00:27:57.360 Even with best attempts of formatting HTML, we see conflicting adjustments.
00:28:07.680 Concerning attributes, consider an example with a missing equal sign.
00:28:20.640 The browser will correct it to look strange, whereas Hpricot adds a closing <table> tag.
00:28:34.760 But Hpricot presents a more serious issue, as it loses the <body> tag entirely.
00:28:47.560 If you search for a <body> tag, it returns zero results. It has essentially been treated as a text node instead.
00:29:01.480 I intended to present a fifth example, but it seems a bit redundant now.
00:29:09.440 Out of 71% of trees examined, differences were noted.
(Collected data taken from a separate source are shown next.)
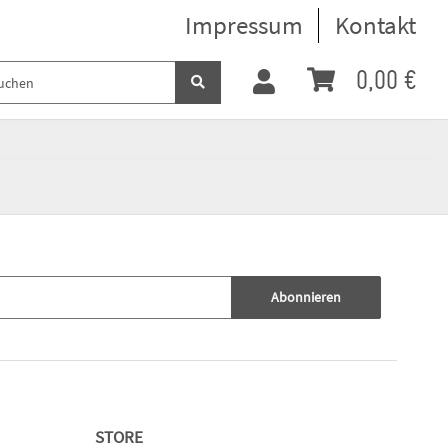
Impressum
Kontakt
0,00 €
Abonnieren
STORE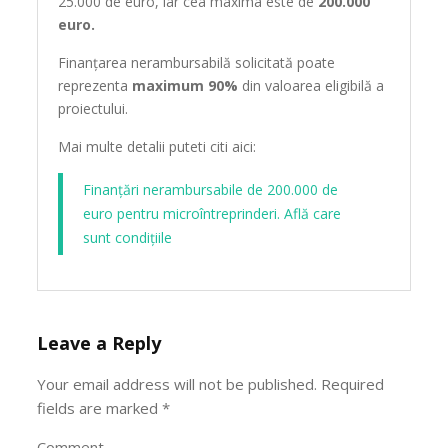
25.000 de euro, iar cea maxima este de
200.000
euro.
Finanțarea nerambursabilă solicitată poate
reprezenta
maximum 90%
din valoarea eligibilă a
proiectului.
Mai multe detalii puteti citi aici:
Finanțări nerambursabile de 200.000 de
euro pentru microîntreprinderi. Află care
sunt condițiile
Leave a Reply
Your email address will not be published.
Required
fields are marked
*
Comment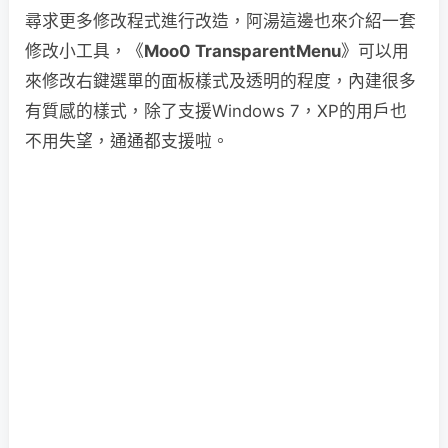
尋求更多修改程式進行改造，阿湯這邊也來介紹一套
修改小工具，《
Moo0 TransparentMenu
》可以用
來修改右鍵選單的面板樣式及透明的程度，內建很多
有質感的樣式，除了支援Windows 7，XP的用戶也
不用失望，通通都支援啦。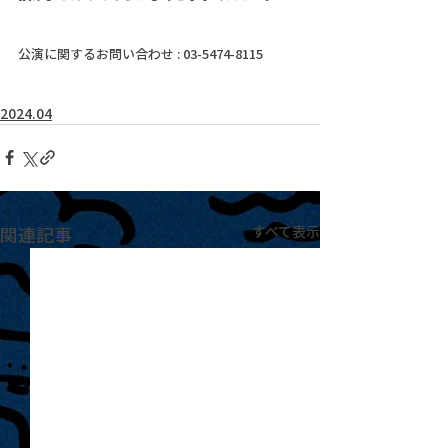
公演に関するお問い合わせ : 03-5474-8115
2024.04
関連記事
すべて表示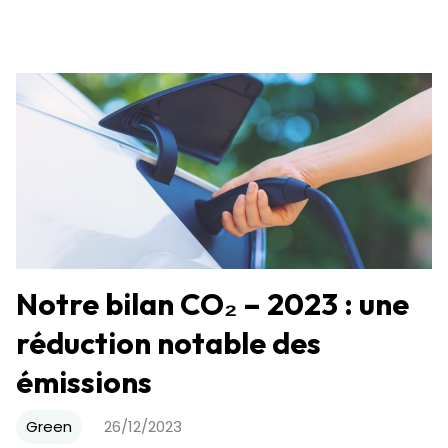
Notre bilan CO₂ – 2023 : une
réduction notable des
émissions
Green
26/12/2023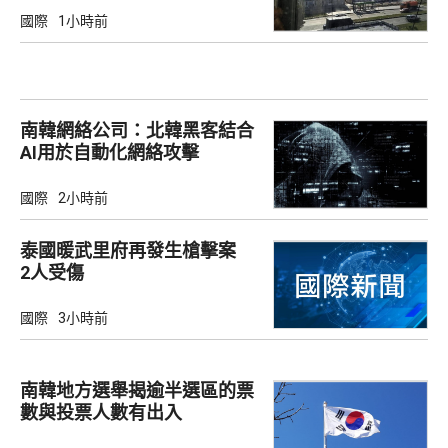
國際
1小時前
南韓網絡公司：北韓黑客結合
AI用於自動化網絡攻擊
國際
2小時前
泰國暖武里府再發生槍擊案
2人受傷
國際
3小時前
南韓地方選舉揭逾半選區的票
數與投票人數有出入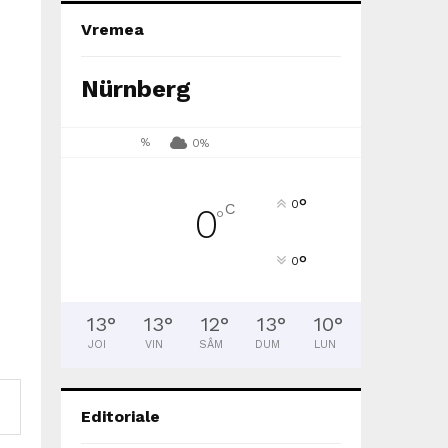
Vremea
Nürnberg
%
0%
°
0
C
0
°
°
0
13
°
13
°
12
°
13
°
10
°
JOI
VIN
SÂM
DUM
LUN
Editoriale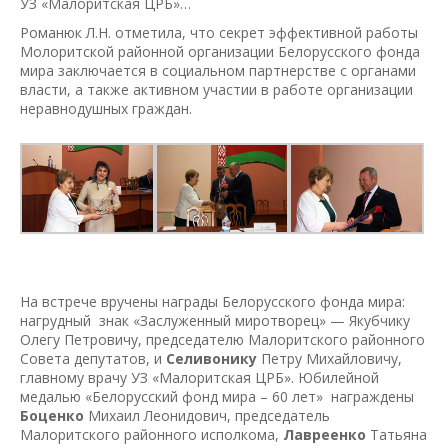
УЗ «Малоритская ЦРБ»…
Романюк Л.Н. отметила, что секрет эффективной работы
Молоритской районной организации Белорусского фонда
мира заключается в социальном партнерстве с органами
власти, а также активном участии в работе организации
неравнодушных граждан.
На встрече вручены награды Белорусского фонда мира:
нагрудный знак «Заслуженный миротворец» — Якубчику
Олегу Петровичу, председателю Малоритского районного
Совета депутатов, и
Селивонику
Петру Михайловичу,
главному врачу УЗ «Малоритская ЦРБ». Юбилейной
медалью «Белорусский фонд мира – 60 лет» награждены
Боценко
Михаил Леонидович, председатель
Малоритского районного исполкома,
Лавреенко
Татьяна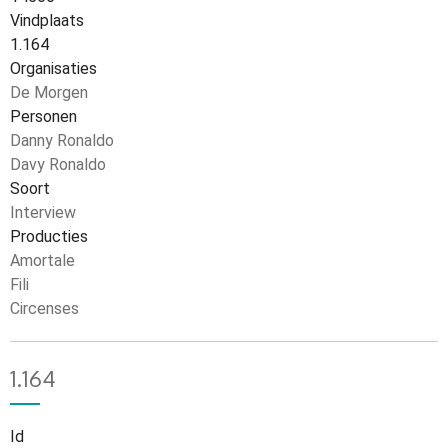
Vindplaats
1.164
Organisaties
De Morgen
Personen
Danny Ronaldo
Davy Ronaldo
Soort
Interview
Producties
Amortale
Fili
Circenses
1.164
Id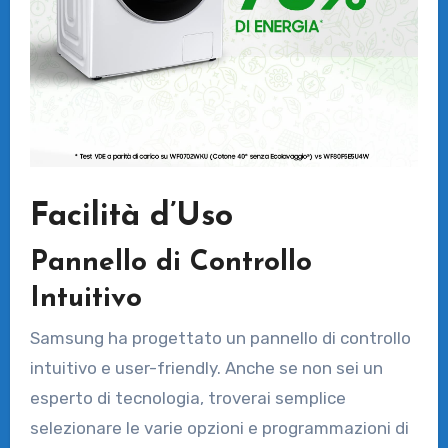
Facilità d’Uso
Pannello di Controllo
Intuitivo
Samsung ha progettato un pannello di controllo
intuitivo e user-friendly. Anche se non sei un
esperto di tecnologia, troverai semplice
selezionare le varie opzioni e programmazioni di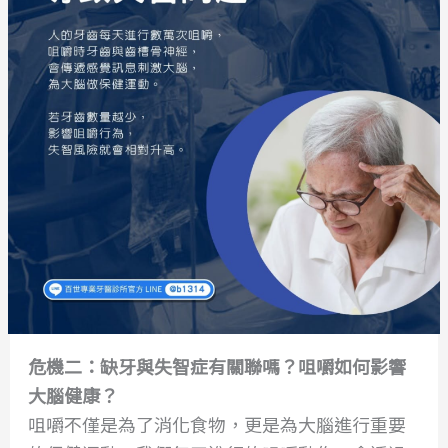
危機二：缺牙與失智症有關聯嗎？咀嚼如何影響
大腦健康？
咀嚼不僅是為了消化食物，更是為大腦進行重要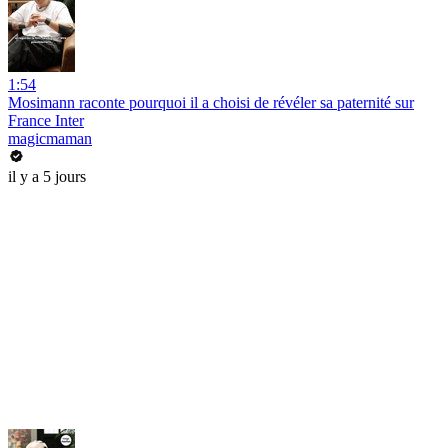
1:54
Mosimann raconte pourquoi il a choisi de révéler sa paternité sur
France Inter
magicmaman
il y a 5 jours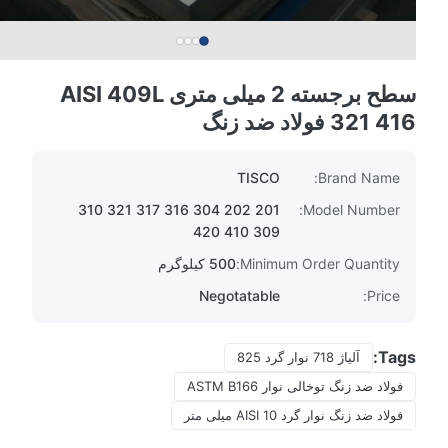
سطح برجسته 2 میلی متری AISI 409L
321 416 فولاد ضد زنگ
TISCO
Brand Name:
201 202 304 316 317 321 310
Model Number:
309 410 420
Minimum Order Quantity:
500 کیلوگرم
Negotatable
Price:
Tags:
آلیاژ 718 نوار گرد 825
فولاد ضد زنگ توخالی نوار ASTM B166
فولاد ضد زنگ نوار گرد AISI 10 میلی متر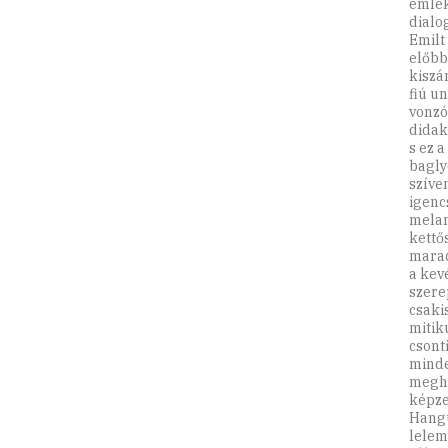
emlék
dialo
Emilt
előbb
kiszá
fiú u
vonzó
didak
s ez 
bagly
szíve
igenc
melan
kettő
marad
a kev
szere
csaki
mitik
csont
minde
megha
képze
Hangu
lelem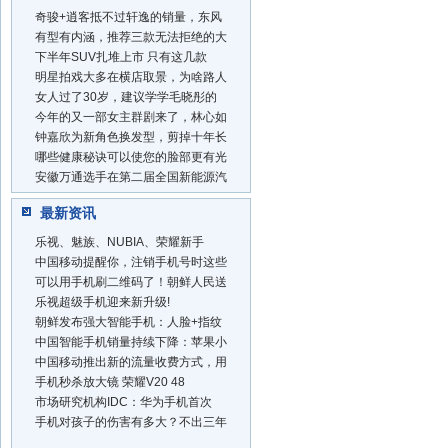
奇骏+逍客抵不过轩逸的销量，东风
有型有内涵，推荐三款无法拒绝的大
下半年SUV扎堆上市 只有这几款
明星拍戏大多在横店取景，为啥路人
女人过了30岁，建议学学毛晓彤的
今年的又一部女主群剧来了，林心如
钟嘉欣为新角色换发型，剪掉十年长
哪些健康秘诀可以使您的脸部更有光
安徽万通选手在第二届全国新能源汽
最新资讯
乐视、魅族、NUBIA、荣耀新手
中国移动提醒你，注销手机号时这些
可以用手机刷二维码了！朝鲜人民送
乐视超级手机迎来新升级!
朝鲜发布强大智能手机：人脸+指纹
中国智能手机销量持续下降：苹果小
中国移动推出新的流量收费方式，用
手机秒杀放大镜 荣耀V20 48
市场研究机构IDC：华为手机首次
手机对孩子的伤害有多大？不出三年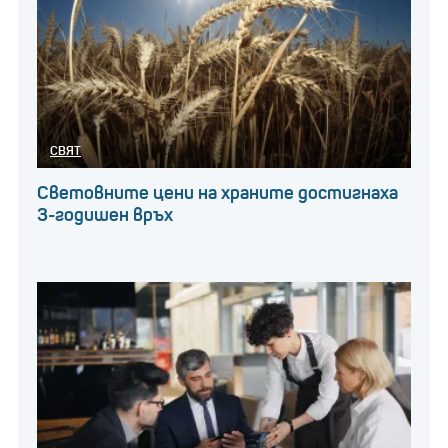
СВЯТ
Световните цени на храните достигнаха
3-годишен връх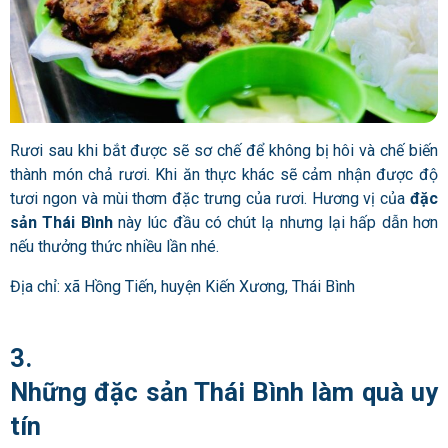
Rươi sau khi bắt được sẽ sơ chế để không bị hôi và chế biến
thành món chả rươi. Khi ăn thực khác sẽ cảm nhận được độ
tươi ngon và mùi thơm đặc trưng của rươi. Hương vị của
đặc
sản Thái Bình
này lúc đầu có chút lạ nhưng lại hấp dẫn hơn
nếu thưởng thức nhiều lần nhé.
Địa chỉ: xã Hồng Tiến, huyện Kiến Xương, Thái Bình
3.
Những đặc sản Thái Bình làm quà uy
tín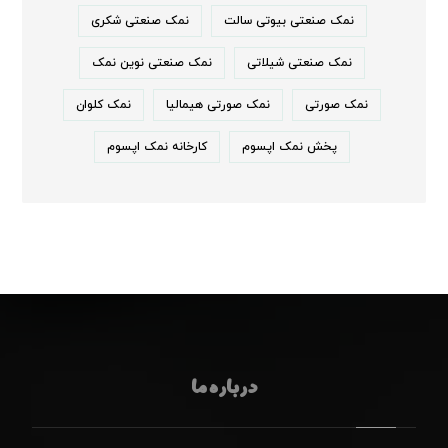
نمک صنعتی بیوتی سالت
نمک صنعتی شکری
نمک صنعتی شیلاتی
نمک صنعتی نوین نمک
نمک صورتی
نمک صورتی هیمالیا
نمک کلوان
پخش نمک اپسوم
کارخانه نمک اپسوم
درباره ما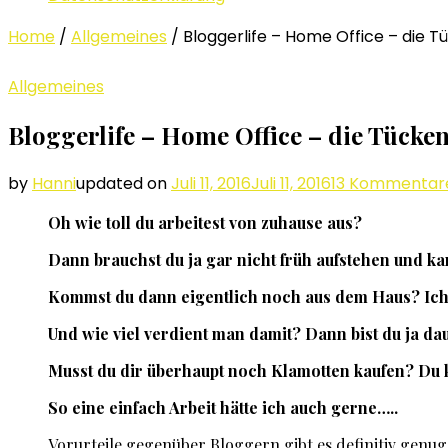
Home
/
Allgemeines
/
Bloggerlife – Home Office – die 
Allgemeines
Bloggerlife – Home Office – die Tücke
by
Hanni
updated on
Juli 11, 2016
Juli 11, 2016
13 Kommentar
Oh wie toll du arbeitest von zuhause aus?
Dann brauchst du ja gar nicht früh aufstehen und k
Kommst du dann eigentlich noch aus dem Haus? Ich w
Und wie viel verdient man damit? Dann bist du ja da
Musst du dir überhaupt noch Klamotten kaufen? Du k
So eine einfach Arbeit hätte ich auch gerne…..
Vorurteile gegenüber Bloggern gibt es definitiv genug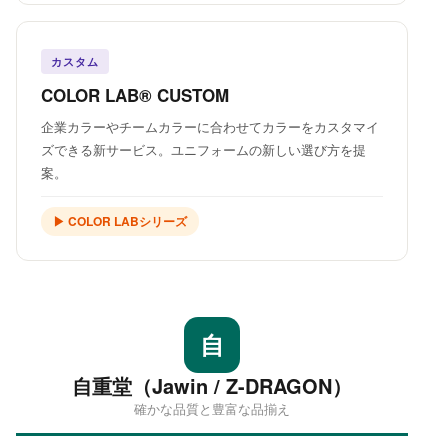
カスタム
COLOR LAB® CUSTOM
企業カラーやチームカラーに合わせてカラーをカスタマイ
ズできる新サービス。ユニフォームの新しい選び方を提
案。
▶ COLOR LABシリーズ
自
自重堂（Jawin / Z-DRAGON）
確かな品質と豊富な品揃え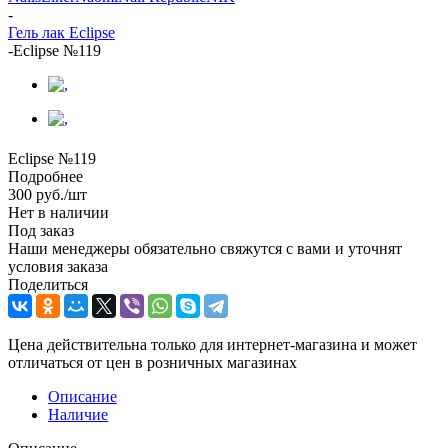
-
Гель лак Eclipse
-
Eclipse №119
Eclipse №119
Подробнее
300
руб.
/шт
Нет в наличии
Под заказ
Наши менеджеры обязательно свяжутся с вами и уточнят
условия заказа
Поделиться
Цена действительна только для интернет-магазина и может
отличаться от цен в розничных магазинах
Описание
Наличие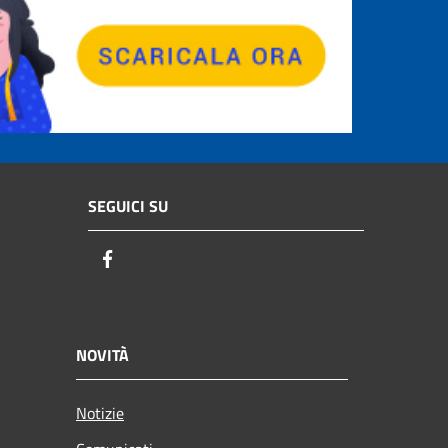
SEGUICI SU
Facebook
NOVITÀ
Notizie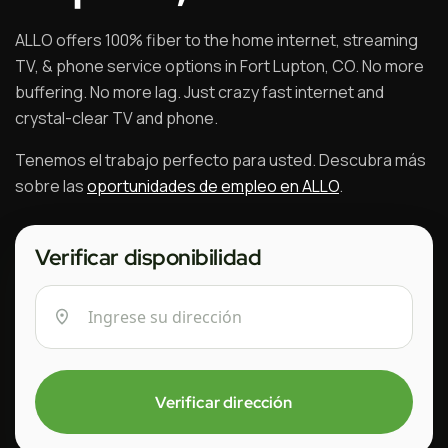
ALLO offers 100% fiber to the home internet, streaming
TV, & phone service options in Fort Lupton, CO. No more
buffering. No more lag. Just crazy fast internet and
crystal-clear TV and phone.
Tenemos el trabajo perfecto para usted. Descubra más
sobre las
oportunidades de empleo en ALLO
.
Verificar disponibilidad
Verificar dirección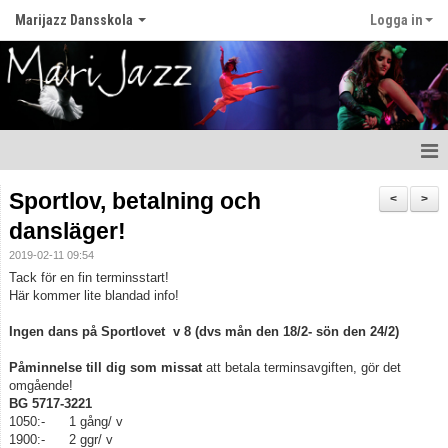
Marijazz Dansskola
Logga in
Hem
Sportlov, betalning och
<
>
dansläger!
Nyheter
2019-02-11 09:54
Om vår dansskola
Tack för en fin terminsstart!
Här kommer lite blandad info!
Våra lärare
Ingen dans på Sportlovet v 8 (dvs mån den 18/2- sön den 24/2)
Våra Dansstilar
Påminnelse till dig som missat
att betala terminsavgiften, gör det
omgående!
Kontakt
BG 5717-3221
1050:- 1 gång/ v
1900:- 2 ggr/ v
Kalender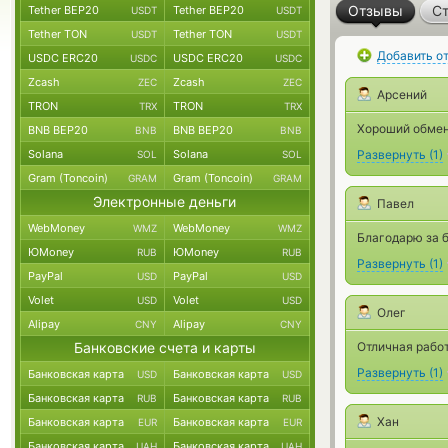
Отзывы
Ст
Tether BEP20
Tether BEP20
USDT
USDT
Tether TON
Tether TON
USDT
USDT
Добавить о
USDC ERC20
USDC ERC20
USDC
USDC
Zcash
Zcash
ZEC
ZEC
Арсений
TRON
TRON
TRX
TRX
Хороший обмен
BNB BEP20
BNB BEP20
BNB
BNB
Solana
Solana
Развернуть
(
1
)
SOL
SOL
Gram (Toncoin)
Gram (Toncoin)
GRAM
GRAM
Электронные деньги
Павел
WebMoney
WebMoney
WMZ
WMZ
Благодарю за 
ЮMoney
ЮMoney
RUB
RUB
Развернуть
(
1
)
PayPal
PayPal
USD
USD
Volet
Volet
USD
USD
Олег
Alipay
Alipay
CNY
CNY
Банковские счета и карты
Отличная работ
Развернуть
(
1
)
Банковская карта
Банковская карта
USD
USD
Банковская карта
Банковская карта
RUB
RUB
Хан
Банковская карта
Банковская карта
EUR
EUR
Банковская карта
Банковская карта
UAH
UAH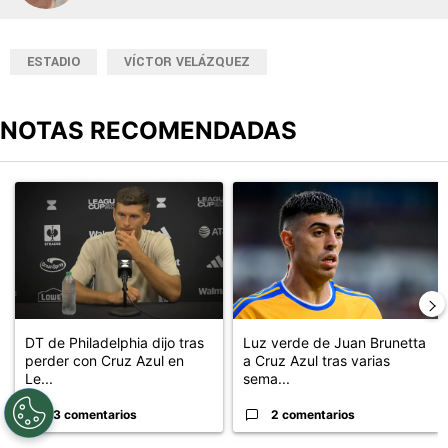
ESTADIO
VÍCTOR VELÁZQUEZ
NOTAS RECOMENDADAS
Este listado muestra los artículos con más comentarios en los últimos
Un artículo de tendencia con el título "DT de Philadelphia dijo 
Un artículo de tendencia con el 
DT de Philadelphia dijo tras
Luz verde de Juan Brunetta
perder con Cruz Azul en
a Cruz Azul tras varias
Le...
sema...
3 comentarios
2 comentarios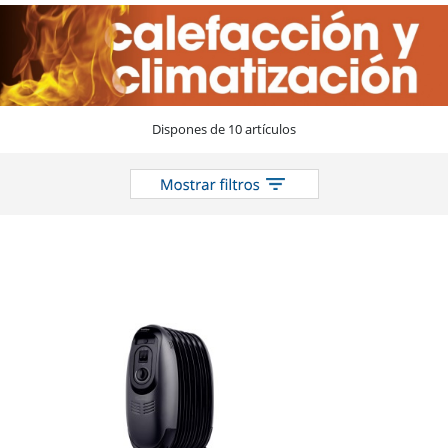
Dispones de 10 artículos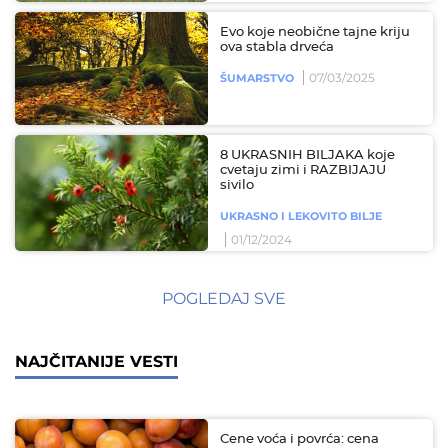
Evo koje neobične tajne kriju
ova stabla drveća
07/03/2025
ŠUMARSTVO
8 UKRASNIH BILJAKA koje
cvetaju zimi i RAZBIJAJU
sivilo
UKRASNO I LEKOVITO BILJE
01/12/2024
POGLEDAJ SVE
NAJČITANIJE VESTI
Cene voća i povrća: cena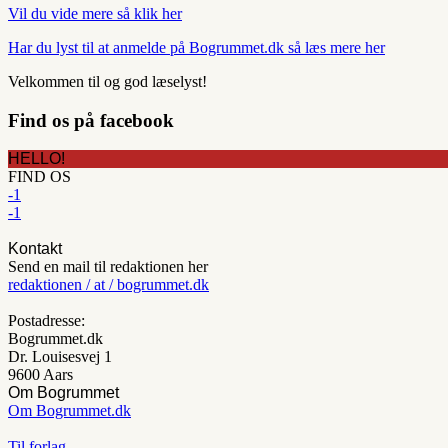
Vil du vide mere så klik her
Har du lyst til at anmelde på Bogrummet.dk så læs mere her
Velkommen til og god læselyst!
Find os på facebook
HELLO!
FIND OS
-1
-1
Kontakt
Send en mail til redaktionen her
redaktionen / at / bogrummet.dk
Postadresse:
Bogrummet.dk
Dr. Louisesvej 1
9600 Aars
Om Bogrummet
Om Bogrummet.dk
Til forlag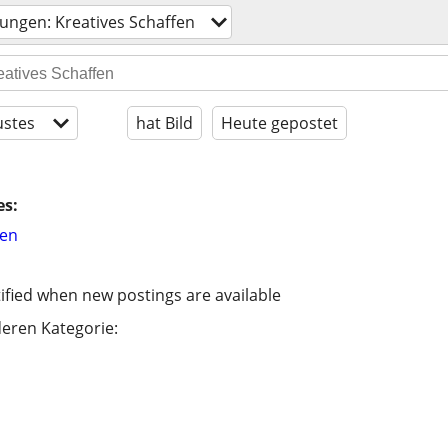
tungen: Kreatives Schaffen
stes
hat Bild
Heute gepostet
es:
hen
ified when new postings are available
eren Kategorie: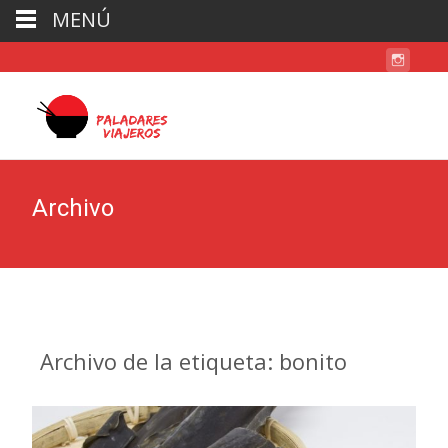
MENÚ
Archivo
Archivo de la etiqueta: bonito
In all comparisons, LibXML2's corrections aligned with browser behavior.
00:29:20.240 It wasn't biased towards either side—if discrepancies surfaced between the trees, one parser was correcting it differently.
00:29:33.680 In every case, LibXML2 produced results in accordance with browser operations, while Hpricot did not.
00:29:46.400 In conclusion, always use the best tool for the task at hand. It's soapbox time for me.
00:30:02.080 I believe that Nori is superior to REXML and Hpricot as it utilizes a more broadly-used XML and HTML parser.
00:30:14.760 Developers who use LibXML2 are writing in a range of languages, including Perl, C, C++, Objective-C, and Python.
00:30:29.560 I also find it better than LibXML Ruby due to its more idiomatic Ruby interface and inclusion of CSS selector support.
00:30:43.200 To conclude, the differences in test coverage are notable. REXML has one test, Nori has two, while they manage to bump it to 18; I'm not certain.
00:30:56.960 LibXML2 has had an HTML parser since April 2000, durable and reliable across those nine years.
00:31:09.440 Find the interesting resources and codes here. I will tweet the slides once I post them.
00:31:20.320 That concludes my presentation. Thank you!